Michael J. Bazyler

Professor of Law · Chapman University School of Law


Narrative Biography

Michael J. Bazyler

Michael J. Bazyler is Professor of Law and The "1939" Club Law Scholar in Holocaust and Human Rights Studies at Chapman University School of Law in Orange, California. He is also a research fellow at the Holocaust Education Trust in London; and the holder of previous fellowships at Harvard Law School and the United States Holocaust Memorial Museum in Washington, D.C. In Fall 2006, he was a Research Fellow at Yad Vashem in Jerusalem (The Holocaust Martyrs’ and Heroes’ Remembrance Authority of Israel) where he was concurrently the holder of the Baron Friedrich Carl von Oppenheim Chair for the Study of Racism, Antisemitism and the Holocaust.

Bazyler is the author of over a dozen law review articles on subjects covering public international law, international human rights law, international trade law and comparative law. His work has been published in such journals as The University of Pennsylvania Law Review, Kansas Law Review, Arizona Law Review, Northwestern Law Review, University of Richmond Law Review, Stanford Journal of International Law, Berkeley Journal of International Law, Columbia Journal of Transnational Law, and Fordham Journal of International Law.

After twenty-five years of teaching at Whittier Law School, Bazyler joined the Chapman law faculty in Fall, 2008. Over his 25+ year law teaching career, Bazyler has been a visiting professor, including a distinguished visiting professor, at various law schools in the United States, Australia, Russia, Belarus, and Israel.
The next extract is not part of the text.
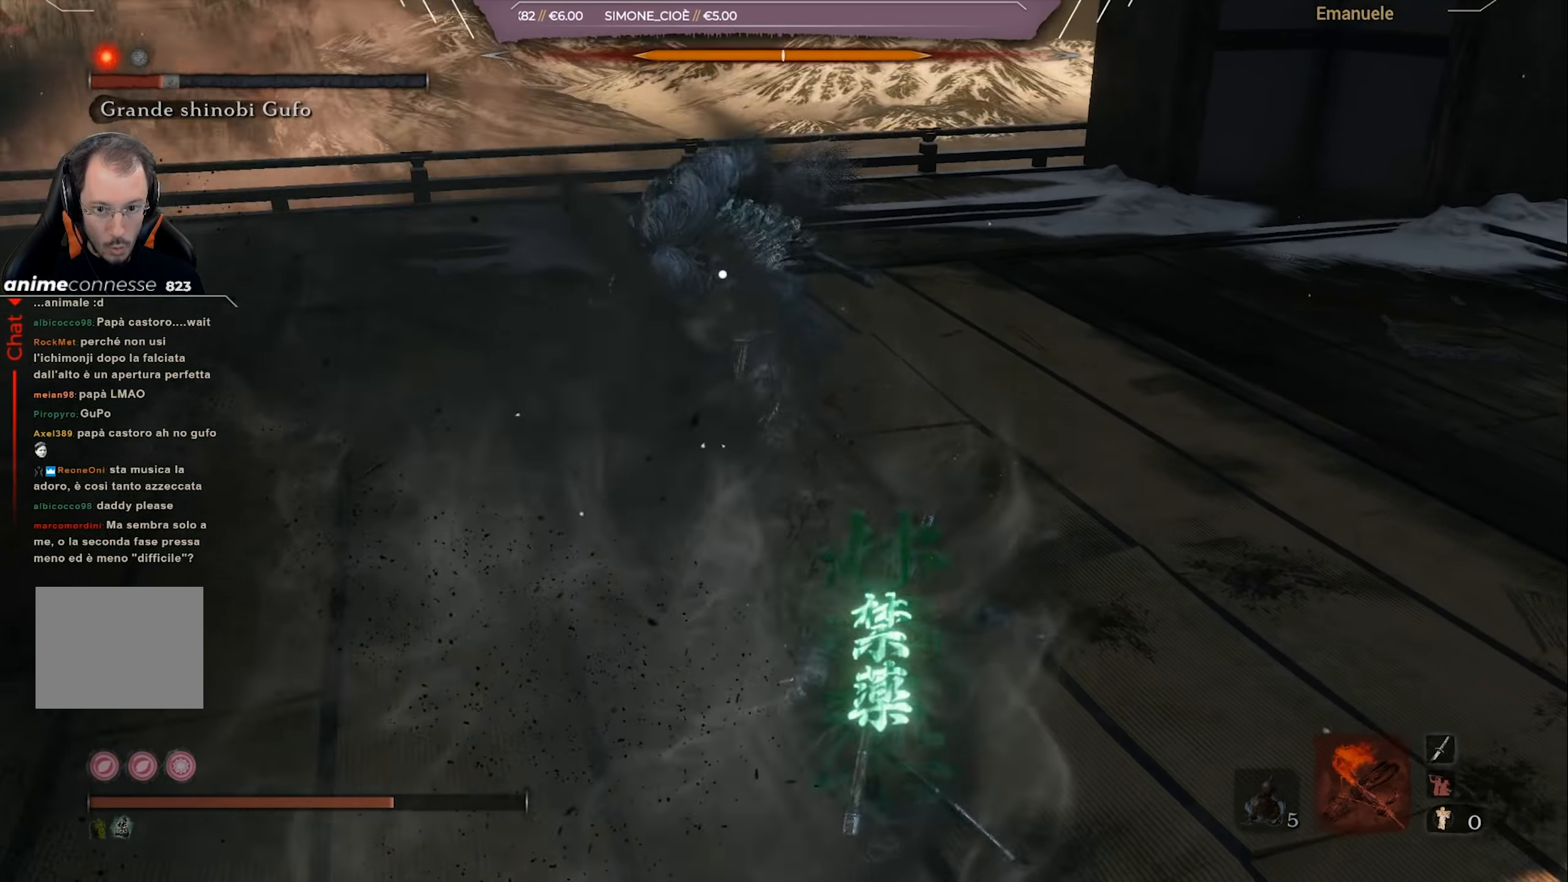
{"buttons": [], "left_stick": "down-right", "right_stick": "center", "events": [[134, "CIRCLE", "down"], [234, "CIRCLE", "up"]]}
He teaches Comparative Law, Public International Law, International Human Rights Law, International Business Litigation, International Business Transactions, Criminal Law, Torts, Civil Procedure and a course he created entitled The Holocaust, Genocide and the Law.

Bazyler has also delivered the Austin Owen Lecture at the University of Richmond and the Feibel Family Lecture at Ohio State University.

Bazyler is a leading authority on the use of American and European courts to redress genocide and other historical wrongs. His book on the subject, Holocaust Justice: The Battle for Restitution in America’s Courts (New York University Press, 2003, soft cover 2005), was cited by the U.S. Supreme Court and reviewed in the Harvard Law Review, Michigan Law Review, Washington Post, Los Angeles Times, Financial Times (London), and The Economist. He is a contributor of chapters to various books on genocide and the law, and the co-editor/author with Roger Alford of Holocaust Restitution: Perspectives on the Litigation and Its Legacy (New York University Press, 2006; soft cover 2007).

He has also testified in Congress before the House Reform Committee on the subject of Holocaust restitution and has been interviewed by CNN, 60 Minutes, CBS Sunday Morning, Dateline NBC, ABC News, Voice of America, the Australian Broadcasting Company, National Public Radio and the BBC.

He is presently working on three books: a monograph entitled The Holocaust, Genocide and the Law: The Quest for Justice in a Post-Holocaust World, to be published by Oxford University Press; another monograph entitled The Forgotten Trials of the Holocaust to be published by University of Wisconsin Press (with co-author Frank Tuerkheimer of University of Wisconsin); and a Comparative Law casebook entitled Comparative Law: Global Legal Traditions in the 21st Century (with Russell Miller of Washington & Lee University, Peter Yu of Michigan State and Abdullahi An-Na`im of Emory University) to be published by LexisNexis.